Na TV vimos pessoas carregando os caixões para avaliação pericial. Pense nisso: dois caixões, com restos de dois homens superiores, destroçados porque se faziam agir movidos por sentimentos de amor.

Neste país, dominado por seres rastejantes, impróprios ao convívio civilizado, que lição devemos tirar daquela imagem? O que ela nos diz, a respeito do que devemos ensinar a nossos filhos?

Que eles devem aceitar o fato de que, por nossa covardia, resulta normal o esquartejamento de quem se deixar mover por sentimentos de amor? Que apoiamos um Estado que se permite estimular, acobertar, disfarçar, fazer vista grossa a crimes políticos?

Ou que devemos acordar, e agir, em conformidade com o fato de estarmos vivendo em um tempo de guerra. Um tempo, uma guerra onde eles que distribuíram 1,5 milhão de armas a civis que pensam usá-las, eles que jogam veneno e bosta, de drones sobre manifestações democráticas (poderiam jogar gasolina?). Um tempo, uma guerra onde aqueles vermes, que vendem o Brasil no mercado das almas, não podem vencer.

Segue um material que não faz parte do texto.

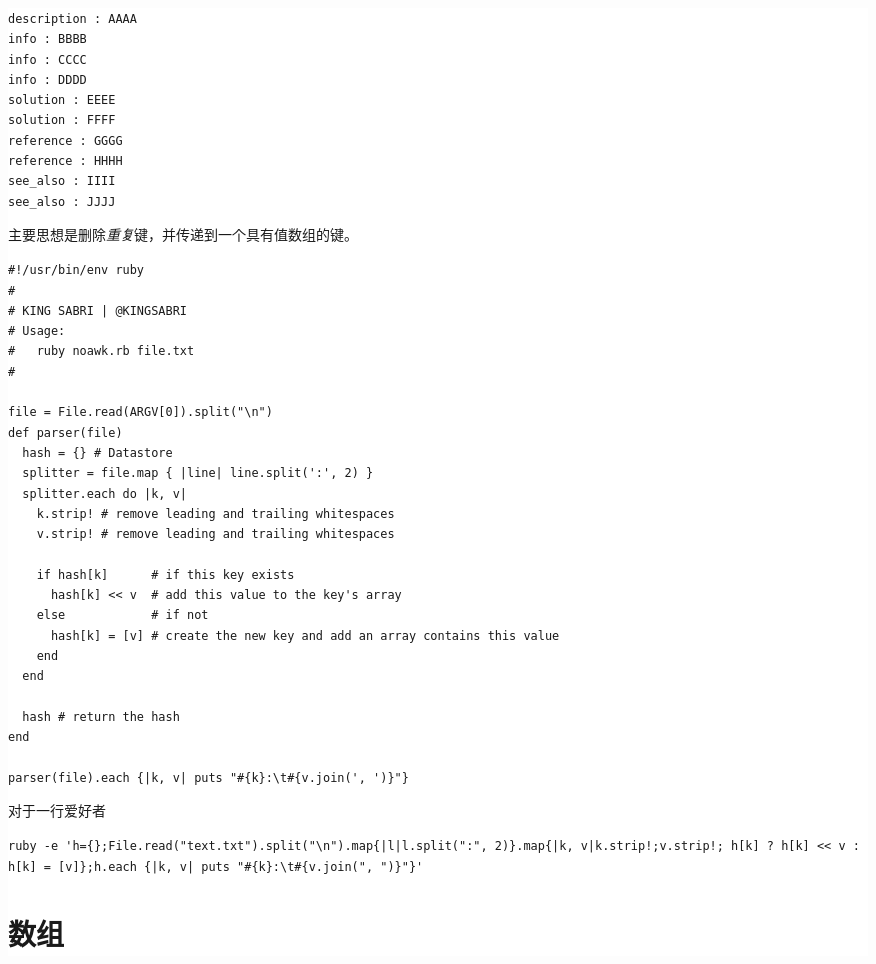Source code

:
 ```
description : AAAA
info : BBBB
info : CCCC
info : DDDD
solution : EEEE
solution : FFFF
reference : GGGG
reference : HHHH
see_also : IIII
see_also : JJJJ 
```

主要思想是删除*重复*键，并传递到一个具有值数组的键。

```
#!/usr/bin/env ruby
#
# KING SABRI | @KINGSABRI
# Usage:
#   ruby noawk.rb file.txt
#

file = File.read(ARGV[0]).split("\n")
def parser(file)
  hash = {} # Datastore
  splitter = file.map { |line| line.split(':', 2) }
  splitter.each do |k, v|
    k.strip! # remove leading and trailing whitespaces
    v.strip! # remove leading and trailing whitespaces

    if hash[k]      # if this key exists
      hash[k] << v  # add this value to the key's array
    else            # if not
      hash[k] = [v] # create the new key and add an array contains this value
    end
  end

  hash # return the hash
end

parser(file).each {|k, v| puts "#{k}:\t#{v.join(', ')}"} 
```

对于一行爱好者

```
ruby -e 'h={};File.read("text.txt").split("\n").map{|l|l.split(":", 2)}.map{|k, v|k.strip!;v.strip!; h[k] ? h[k] << v : h[k] = [v]};h.each {|k, v| puts "#{k}:\t#{v.join(", ")}"}' 
```

# 数组


[3]: [http://dev.gettinderbox.com/2013/12/16/introduction-to-saml/](http://dev.gettinderbox.com/2013/12/16/introduction-to-saml/)
[1]: [https://github.com/KINGSABRI/BufferOverflow-Kit/blob/master/lib/pattern.rb](https://github.com/KINGSABRI/BufferOverflow-Kit/blob/master/lib/pattern.rb)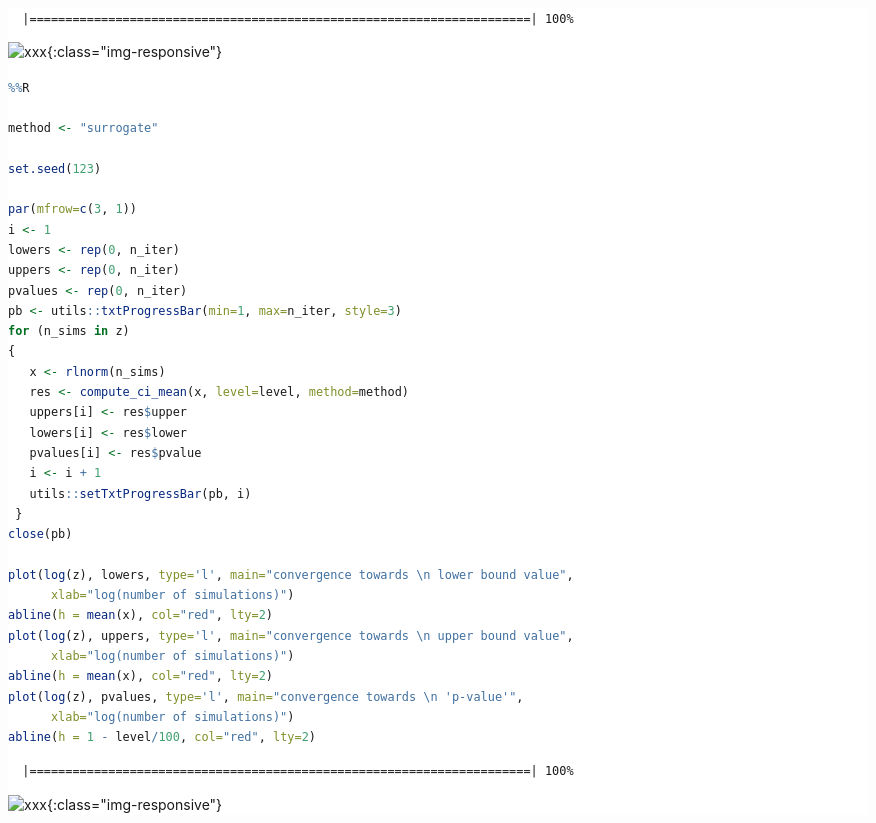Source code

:       |======================================================================| 100%



    
![xxx]({{base}}/images/2024-08-26/2024-08-26-image8.png){:class="img-responsive"}      
    



```r
%%R

method <- "surrogate"

set.seed(123)

par(mfrow=c(3, 1))
i <- 1
lowers <- rep(0, n_iter)
uppers <- rep(0, n_iter)
pvalues <- rep(0, n_iter)
pb <- utils::txtProgressBar(min=1, max=n_iter, style=3)
for (n_sims in z)
{
   x <- rlnorm(n_sims)
   res <- compute_ci_mean(x, level=level, method=method)
   uppers[i] <- res$upper
   lowers[i] <- res$lower
   pvalues[i] <- res$pvalue
   i <- i + 1
   utils::setTxtProgressBar(pb, i)
 }
close(pb)

plot(log(z), lowers, type='l', main="convergence towards \n lower bound value",
      xlab="log(number of simulations)")
abline(h = mean(x), col="red", lty=2)
plot(log(z), uppers, type='l', main="convergence towards \n upper bound value",
      xlab="log(number of simulations)")
abline(h = mean(x), col="red", lty=2)
plot(log(z), pvalues, type='l', main="convergence towards \n 'p-value'",
      xlab="log(number of simulations)")
abline(h = 1 - level/100, col="red", lty=2)

```

      |======================================================================| 100%



    
![xxx]({{base}}/images/2024-08-26/2024-08-26-image9.png){:class="img-responsive"}      
    

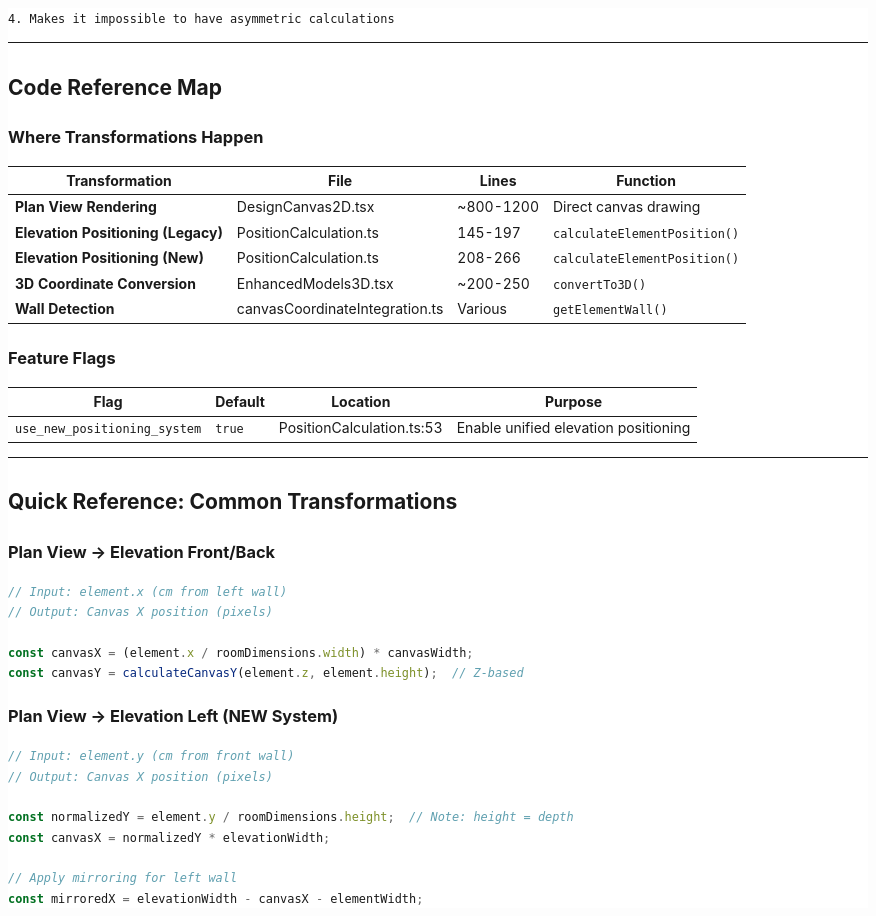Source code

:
 ```
4. Makes it impossible to have asymmetric calculations
```

---

## Code Reference Map

### Where Transformations Happen

| Transformation | File | Lines | Function |
|----------------|------|-------|----------|
| **Plan View Rendering** | DesignCanvas2D.tsx | ~800-1200 | Direct canvas drawing |
| **Elevation Positioning (Legacy)** | PositionCalculation.ts | 145-197 | `calculateElementPosition()` |
| **Elevation Positioning (New)** | PositionCalculation.ts | 208-266 | `calculateElementPosition()` |
| **3D Coordinate Conversion** | EnhancedModels3D.tsx | ~200-250 | `convertTo3D()` |
| **Wall Detection** | canvasCoordinateIntegration.ts | Various | `getElementWall()` |

### Feature Flags

| Flag | Default | Location | Purpose |
|------|---------|----------|---------|
| `use_new_positioning_system` | `true` | PositionCalculation.ts:53 | Enable unified elevation positioning |

---

## Quick Reference: Common Transformations

### Plan View → Elevation Front/Back
```typescript
// Input: element.x (cm from left wall)
// Output: Canvas X position (pixels)

const canvasX = (element.x / roomDimensions.width) * canvasWidth;
const canvasY = calculateCanvasY(element.z, element.height);  // Z-based
```

### Plan View → Elevation Left (NEW System)
```typescript
// Input: element.y (cm from front wall)
// Output: Canvas X position (pixels)

const normalizedY = element.y / roomDimensions.height;  // Note: height = depth
const canvasX = normalizedY * elevationWidth;

// Apply mirroring for left wall
const mirroredX = elevationWidth - canvasX - elementWidth;
```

Encerro com poesia de Roberto Liebgott, do CIMI sobre Bruno e Dom.

Vidas pelas vidas, vidas ceifadas, matadas, esquartejadas, incineradas, enterradas no lodo da mata encharcada.

Vidas arrancadas por mãos assassinas, por gente perversa, não eram pescadores os algozes, mas matadores a mando de covardes protegidos em mandatos políticos, nos gabinetes e palácios governados por tiranos.

Vidas pelas vidas indígenas, dos povos livres, das comunidades ribeirinhas engajadas na preservação do ambiente contra o garimpo, a depredação e exploração desmedida.

Vidas pelas vidas na ausência de fiscalização estatal, dispensada e desmantelada pelo cinismo governamental, facilitador e avalizador dos crimes, das ameaças, das torturas, da mais vil brutalidade.

Vidas pelas vidas dos que ficam, daquelas e daqueles que os amam, admiram, que sentirão falta do sorriso e das lágrimas, do abraço e do beijo, da militância comprometida com o bem viver.

Vidas pelas vidas indígenas que ainda terão outras dores, lamentos, tragédias e tristezas, porque os perversos permanecem ativos, vomitando ira e sedentos pelo sangue e destruição.

Vidas pelas vidas daqueles que já se foram, os ancestrais, as espiritualidades, os encantos da natureza que agora os têm na harmonia definitiva, os acolhem com o devido e máximo respeito.

Vidas pelas vidas, que esse sacrifício não seja em vão.

 

* Este é um artigo de opinião. A visão do autor não necessariamente expressa a linha editorial do jornal Brasil de Fato.